Subtitles

All your suggestions, requests and ideas for future development
Post Reply
cheesemaker
Posts: 49
Joined: 03 Sep 2012, 10:52

Subtitles

Post by cheesemaker »

Hi there,

I've some movies with VOB-Subtitles (.idx & .sub). My naming scheme looks like this:

Code: Select all

"movieFormat=Filme/{n.upperInitial().space('.')}.({y})/{n.upperInitial().space('.')}.({y}){'.'+fn.file.path.match(/EXTENDED|UNCUT|DIRECTORS.CUT/)}{fn.match(/HOU|H-OU/) ? '.3D.H-OU' : ''}{fn.match(/HSBS|H-SBS/) ? '.3D.H-SBS' : ''}{\".\$ac\"}{\".\$vf\"}{\".\$source\"}{\".\$vc\"}{'.'+fn.file.path.match(/REPACK/)}{\"-\$group\"}{\".\$lang\"}" "ut_label=Movie"
Unfortunately, it looks like Filebot can't recognize the language of the idx files and it also mixes up the according .sub file.
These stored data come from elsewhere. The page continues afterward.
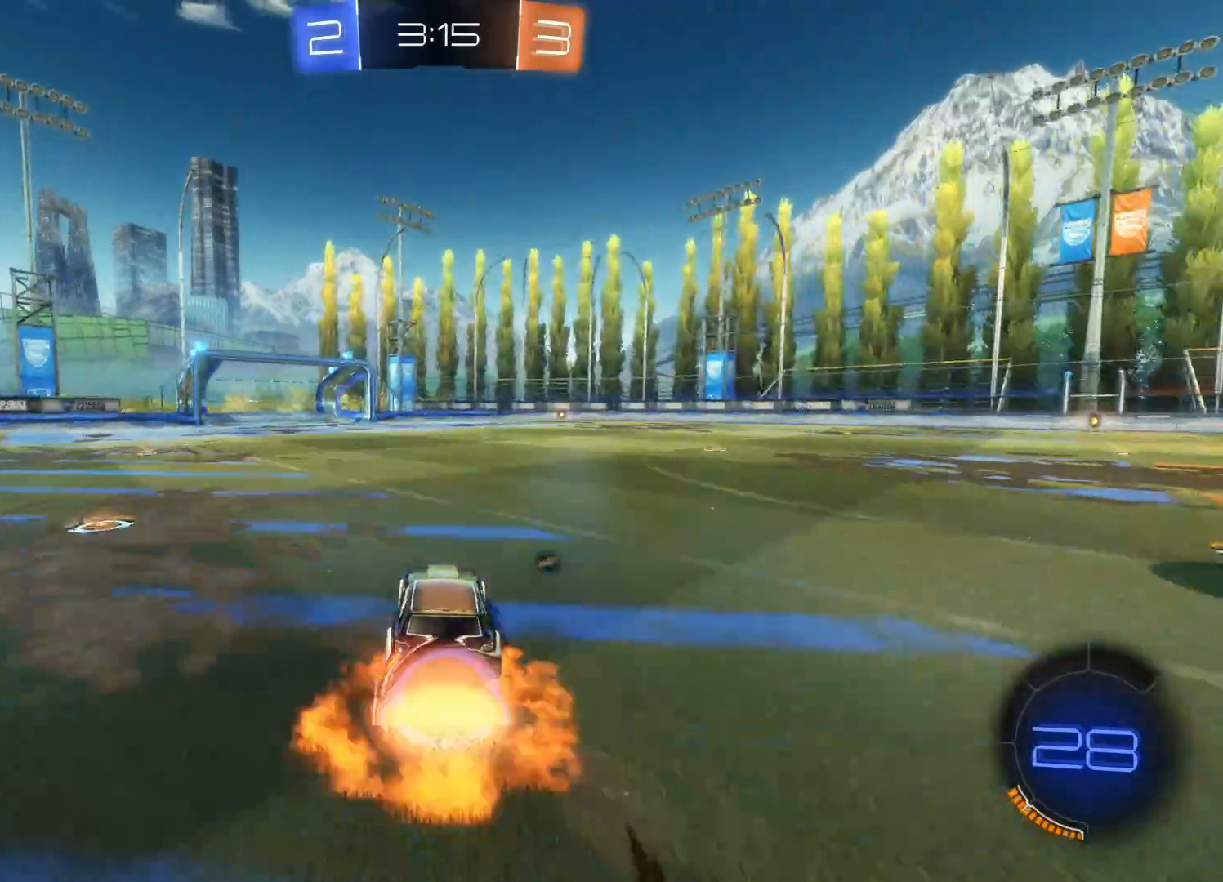
{"buttons": ["R2"], "left_stick": "center", "right_stick": "center", "events": [[50, "CROSS", "up"], [100, "CROSS", "down"], [200, "CROSS", "up"], [250, "left_stick", "center"], [267, "TRIANGLE", "down"], [417, "TRIANGLE", "up"]]}
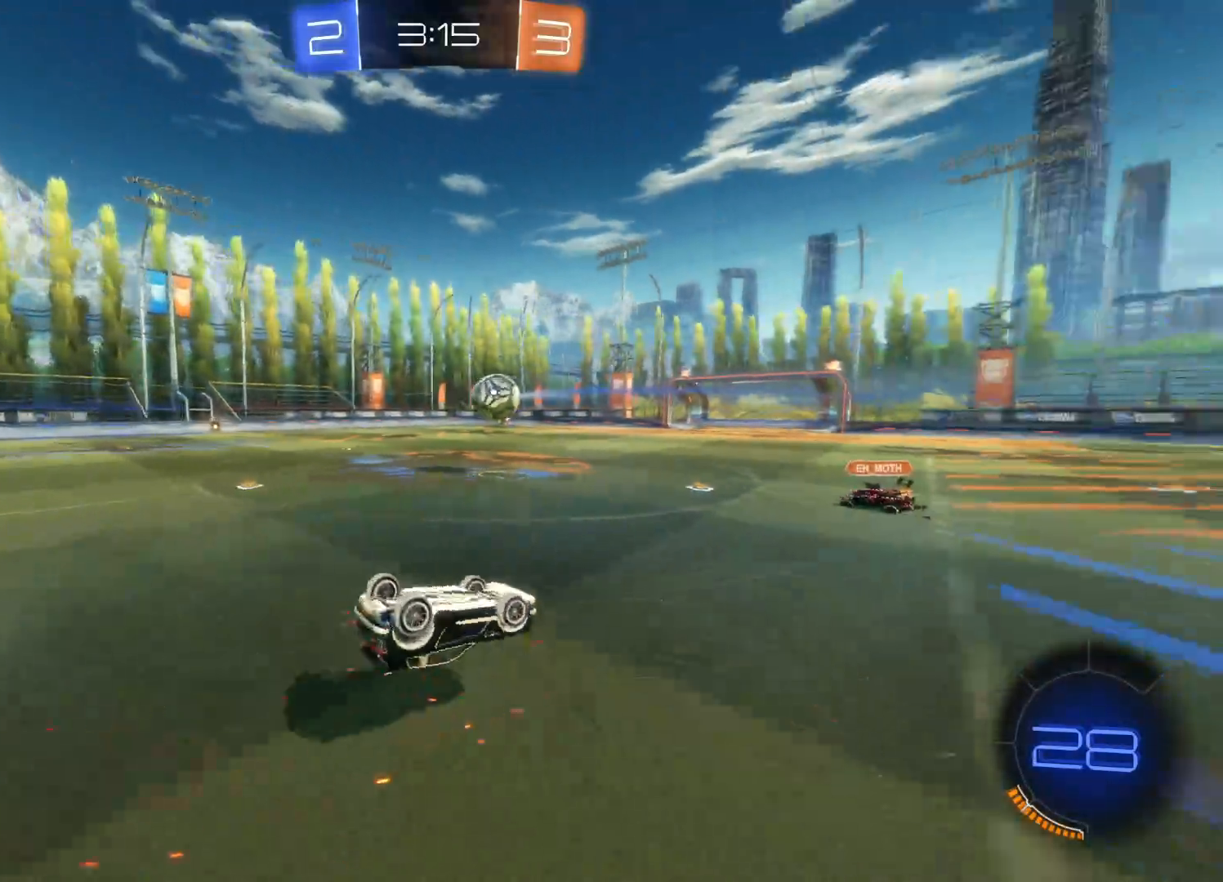
{"buttons": ["R2"], "left_stick": "center", "right_stick": "center", "events": [[200, "TRIANGLE", "down"], [317, "TRIANGLE", "up"]]}
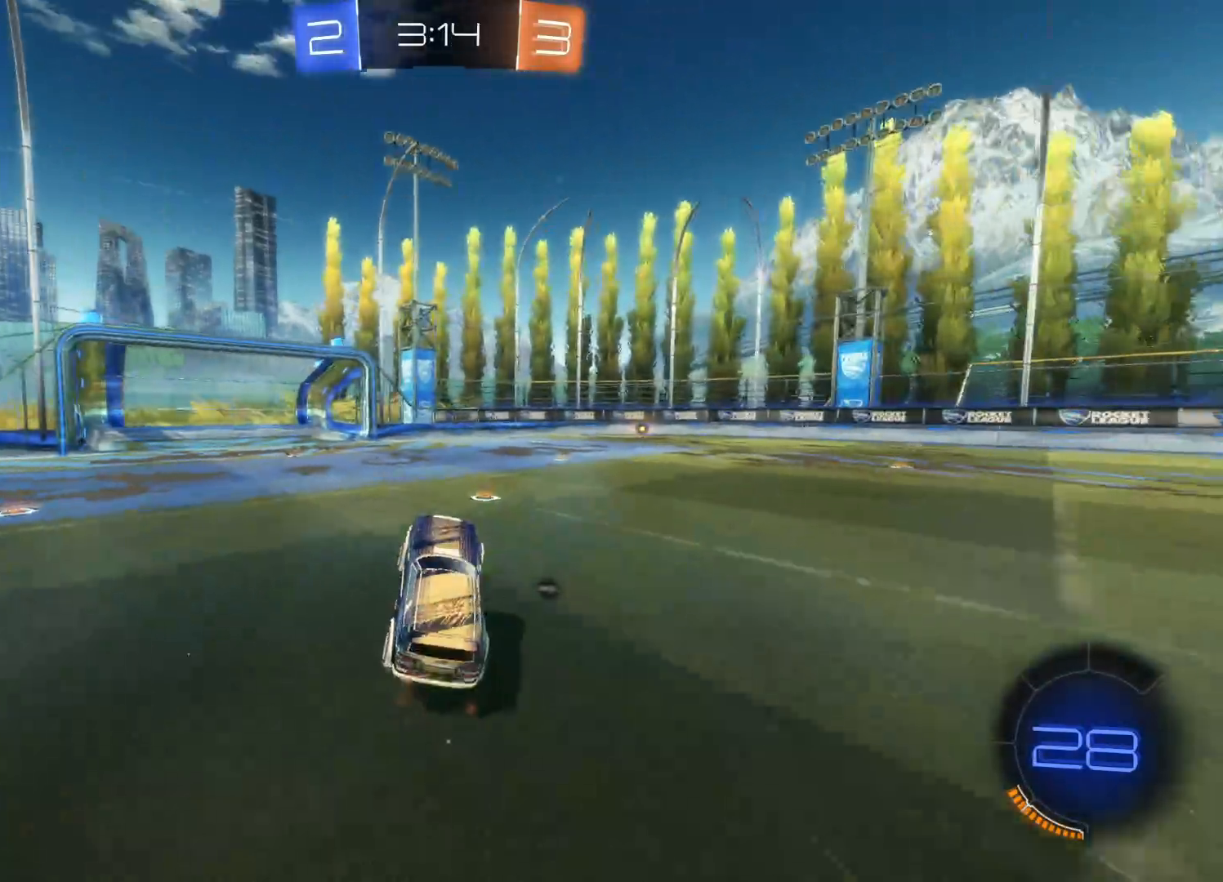
{"buttons": ["CIRCLE", "R2"], "left_stick": "right", "right_stick": "center", "events": [[133, "left_stick", "right"], [317, "CIRCLE", "down"]]}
For example an input folder is structured like this:
My.Movie.2014.German.DTS.DL.1080p.BluRay.x264-ReleaseGroup
-- releasegroup-mymovie-1080p.mkv
-- releasegroup-mymovie-1080p.nfo
-- / Sample
-- -- releasegroup-mymovie-1080p-sample.mkv
-- / Subs
-- -- releasegroup-mymovie-1080p-forced.idx
-- -- releasegroup-mymovie-1080p-forced.sub
-- -- releasegroup-mymovie-1080p.idx
-- -- releasegroup-mymovie-1080p.sub

So I've got 2 Problems:
Filebot doesn't recognize (with the {lang} operator) the language of the .idx and the according .sub file.
Filebot doesn't recognize forced subtitles (I tried: fn.match(/forced/) but output is an error).

The output would be:

Code: Select all

[TEST] Rename [/.../releasegroup-mymovie-1080p.mkv] to [/.../My.Movie.(2014).DTS.1080p.BluRay.AVC-ReleaseGroup.mkv]
[TEST] Rename [/.../Subs/releasegroup-mymovie-1080p-forced.idx] to [/.../My.Movie.(2014).DTS.1080p.BluRay.AVC-ReleaseGroup.idx]
[TEST] Rename [/.../Subs/releasegroup-mymovie-1080p.idx] to [/.../My.Movie.(2014).DTS.1080p.BluRay.AVC-ReleaseGroup.idx]
[TEST] Rename [/.../Subs/releasegroup-mymovie-1080p.sub] to [/.../My.Movie.(2014).DTS.1080p.BluRay.AVC-ReleaseGroup.sub]
[TEST] Rename [/.../Subs/releasegroup-mymovie-1080p-forced.sub] to [/.../My.Movie.(2014).DTS.1080p.BluRay.AVC-ReleaseGroup.sub]
Processed 5 files
Done ヾ(@⌒ー⌒@)ノ
So you see, at the end I have only one subtitle left (the forced one), with no language ending (It should be "My.Movie.(2014).DTS.1080p.BluRay.AVC-ReleaseGroup.eng.idx, because sometimes I have more than one language).

So the output should be like this:

Code: Select all

My.Movie.(2014).DTS.1080p.BluRay.AVC-ReleaseGroup.mkv

My.Movie.(2014).DTS.1080p.BluRay.AVC-ReleaseGroup.eng.idx  (| Important,                        |)
My.Movie.(2014).DTS.1080p.BluRay.AVC-ReleaseGroup.eng.sub (| these must be the according files  |)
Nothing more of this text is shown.